Статья:
Но человек есть образ и подобие Бога, поэтому ему нужно что-то еще. Вообще потребности человека можно разделить на три категории: физические, социальные и духовные. Физические направлены на обеспечение биологического существования. Социальные – на признание в среде себе подобных. Духовные – на творчество, поиск добра, красоты, истины, справедливости, и в конечном итоге Бога. Как высшего смысла жизни и абсолюта.

И вот Павел в тюрьме. Но он продолжает свою миссионерскую деятельность, разве что лишен возможности выступать публично, то есть несколько поменял форму, так сказать, сменил прикид, или перекрасился.

Признание есть. Бог говорит с ним лично, ему даже искать не надо. А в материальном плане он имел достаточно минимально необходимого.

Как раз он и говорит именно о том, что больше ему ничего не нужно, применительно к данной ситуации. Но если бы его выпустили, то ситуация поменялась бы. Хотя бы в минимуме, если в тюрьме крышу над головой обеспечивает государство, то на свободе ему пришлось бы этим озаботиться.

Бочка Диогена была большой. По крайней мере, он в ней помещался. И в любом случае он не мог жить без еды и одежды. Он не нуждался, у него просто не было ничего сверх минимально необходимого.

Однако представим, что живет он не в теплой Греции, а в холодной Финляндии. Тогда ему уже недостаточно бочки. То есть минимально необходимое определяется ситуацией. А еще вкусом, предпочтениями, окружающей средой. Таким образом, определение минимально необходимого процесс, во-первых, индивидуальный, а во-вторых, постоянный. То есть в этом направлении придется работать над собой постоянно.

Но появляется вопрос противоположный. А если всего очень много, то как к этому относиться. Есть соответствующая притча:

В одном царстве жил мудрец, почитавшийся всеми как просветленный и великий учитель. Он жил в уединении, имущества не имел и питался тем, что приносили просители. Сам царь часто приезжал к нему и советовался по всякого рода вопросам. Однажды царь предложил:

– Пойдем жить ко мне, я дам тебе дворец, слуг и сделаю главным советником.

– Пойдем.

И вот мудрец живет во дворце. Сплошные праздники, оргии, в общем столица на ушах. Однако, царь стал замечать, что мудрец постепенно решает все больше вопросов вместо него, к нему идут за советом и помощью и вообще считают истиной в последней инстанции. Отшельническая жизнь забыта, как будто все было так всегда. В конце концов царь не выдержал:

– Как можешь ты называть себя просветленным, если так ведешь себя?

– Хорошо, давай сядем на колесницу и поедем.

Представленные данные:
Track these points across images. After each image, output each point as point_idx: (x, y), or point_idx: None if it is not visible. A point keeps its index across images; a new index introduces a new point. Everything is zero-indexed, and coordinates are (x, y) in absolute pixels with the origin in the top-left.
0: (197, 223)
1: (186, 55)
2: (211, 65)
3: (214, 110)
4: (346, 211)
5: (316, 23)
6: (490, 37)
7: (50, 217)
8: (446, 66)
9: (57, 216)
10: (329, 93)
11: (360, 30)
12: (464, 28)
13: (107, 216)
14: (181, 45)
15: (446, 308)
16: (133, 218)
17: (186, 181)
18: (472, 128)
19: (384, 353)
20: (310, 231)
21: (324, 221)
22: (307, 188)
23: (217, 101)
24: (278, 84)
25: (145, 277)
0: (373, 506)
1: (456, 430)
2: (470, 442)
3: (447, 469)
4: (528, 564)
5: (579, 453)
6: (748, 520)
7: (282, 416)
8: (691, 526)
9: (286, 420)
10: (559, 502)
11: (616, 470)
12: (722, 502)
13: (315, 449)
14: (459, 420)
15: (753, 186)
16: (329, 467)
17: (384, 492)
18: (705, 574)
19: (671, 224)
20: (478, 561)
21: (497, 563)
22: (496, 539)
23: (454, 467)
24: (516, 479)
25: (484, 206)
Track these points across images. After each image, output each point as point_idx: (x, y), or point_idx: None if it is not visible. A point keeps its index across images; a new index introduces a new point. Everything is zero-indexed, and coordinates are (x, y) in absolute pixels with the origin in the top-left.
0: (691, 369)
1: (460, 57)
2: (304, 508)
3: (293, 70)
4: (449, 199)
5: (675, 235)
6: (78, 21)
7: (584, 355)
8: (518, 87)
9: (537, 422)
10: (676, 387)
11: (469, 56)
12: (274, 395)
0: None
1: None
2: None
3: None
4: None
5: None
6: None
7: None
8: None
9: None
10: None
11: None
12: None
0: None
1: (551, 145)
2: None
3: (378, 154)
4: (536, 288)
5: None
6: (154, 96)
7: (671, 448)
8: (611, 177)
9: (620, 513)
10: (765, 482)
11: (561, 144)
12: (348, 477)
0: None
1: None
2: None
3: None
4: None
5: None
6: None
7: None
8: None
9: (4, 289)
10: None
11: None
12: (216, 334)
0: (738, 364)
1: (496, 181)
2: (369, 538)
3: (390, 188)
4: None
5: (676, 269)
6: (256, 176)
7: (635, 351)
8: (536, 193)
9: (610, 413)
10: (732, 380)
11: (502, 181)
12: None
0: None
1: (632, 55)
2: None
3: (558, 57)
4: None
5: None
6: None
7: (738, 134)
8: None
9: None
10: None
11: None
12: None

Ваша задача:
Ответьте по статье на три вопроса:
1. На какие три категории делятся потребности человека?
2. Чего стало бы недостаточно Диогену, если бы он жил в холодной Финляндии?
3. Что царь пообещал дать мудрецу, позвав его жить к себе?

Выполненное задание:
1. Физические, социальные и духовные.
2. Бочки.
3. Дворец и слуг, а также сделать его главным советником.